> [Supplied text]:
TorchProcessGroup#

class nvmath.distributed.TorchProcessGroup(
*,
device_id: int | Literal['cpu'],
torch_process_group=None,
logger=None,
)[source]#

ProcessGroup implemented on torch.distributed.

Parameters:
  • device_id – Device used by the torch.distributed process group backend.

  • torch_process_grouptorch.distributed process group handle (e.g. returned by torch.distributed.new_group()), or None to use the default torch process group.

Attributes

MIN_ALL_REDUCE_OBJ_BUFFER_SIZE = 128#
allreduce_obj_buffer_size#

Current buffer size for allreduce_object() (in bytes)

device_id#

Device used by the communication backend of this torch process group.

nranks#
rank#

Methods

allreduce_buffer(
array: ndarray,
*,
op: ReductionOp,
) None[source]#

Allreduce an array.

Parameters:
  • array – Input and output of the collective. The function operates in-place.

  • op – One of the values from ReduceOp enum. Specifies an operation for element-wise reductions.

allreduce_object(
obj: T,
*,
op: Callable[[T, T], T],
) T[source]#

Reduces all Python objects contributed by members of the group. The result is a single reduced object which is returned on every process.

Parameters:
  • obj – object contributed by this process.

  • op – A Python function that takes two objects and returns a single (reduced) object.

broadcast_buffer(
array: ndarray,
*,
root: int = 0,
) None[source]#

Broadcast an array from one process to every process.

Parameters:
  • array – input (on root) and output of the collective.

  • root – rank of sending process.

> [Required work]:
- 1) Reproduce, word for word, the section of the TorchProcessGroup reference that opens with the words containing "ProcessGroup implemented on" and closes with "allreduce_object() (in bytes)".
- 2) List every attribute named under the Attributes heading of the TorchProcessGroup reference.

> [Extracted information]:

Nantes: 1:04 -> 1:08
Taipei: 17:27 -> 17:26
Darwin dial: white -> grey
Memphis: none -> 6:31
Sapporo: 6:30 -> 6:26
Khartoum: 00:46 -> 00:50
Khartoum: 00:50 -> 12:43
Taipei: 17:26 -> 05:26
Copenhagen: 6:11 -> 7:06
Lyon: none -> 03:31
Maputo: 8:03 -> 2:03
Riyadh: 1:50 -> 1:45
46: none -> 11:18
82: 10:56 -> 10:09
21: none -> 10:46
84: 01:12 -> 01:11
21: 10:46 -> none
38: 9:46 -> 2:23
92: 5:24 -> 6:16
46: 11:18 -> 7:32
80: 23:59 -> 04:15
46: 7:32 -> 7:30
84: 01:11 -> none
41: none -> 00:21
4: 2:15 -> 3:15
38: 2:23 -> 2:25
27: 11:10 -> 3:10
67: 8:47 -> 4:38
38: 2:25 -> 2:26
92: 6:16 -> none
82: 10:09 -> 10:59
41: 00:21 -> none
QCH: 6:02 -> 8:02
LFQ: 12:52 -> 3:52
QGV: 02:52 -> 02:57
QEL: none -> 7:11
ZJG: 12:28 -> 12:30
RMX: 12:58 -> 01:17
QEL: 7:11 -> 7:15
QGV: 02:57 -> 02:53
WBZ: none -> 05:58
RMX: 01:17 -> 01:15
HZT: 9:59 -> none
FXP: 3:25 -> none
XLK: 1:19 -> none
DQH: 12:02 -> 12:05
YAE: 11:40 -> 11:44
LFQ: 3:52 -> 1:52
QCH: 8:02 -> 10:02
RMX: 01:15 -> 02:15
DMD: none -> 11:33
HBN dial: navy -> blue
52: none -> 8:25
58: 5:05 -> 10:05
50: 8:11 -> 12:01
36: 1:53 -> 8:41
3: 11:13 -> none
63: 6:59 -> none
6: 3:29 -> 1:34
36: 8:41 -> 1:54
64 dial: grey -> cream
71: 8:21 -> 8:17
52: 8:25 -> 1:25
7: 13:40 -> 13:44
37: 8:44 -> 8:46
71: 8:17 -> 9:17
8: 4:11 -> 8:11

> [Expected outputs]:
- 1)
ProcessGroup implemented on torch.distributed.

Parameters:
  • device_id – Device used by the torch.distributed process group backend.

  • torch_process_grouptorch.distributed process group handle (e.g. returned by torch.distributed.new_group()), or None to use the default torch process group.

Attributes

MIN_ALL_REDUCE_OBJ_BUFFER_SIZE = 128#
allreduce_obj_buffer_size#

Current buffer size for allreduce_object() (in bytes)

- 2)
MIN_ALL_REDUCE_OBJ_BUFFER_SIZE
allreduce_obj_buffer_size
device_id
nranks
rank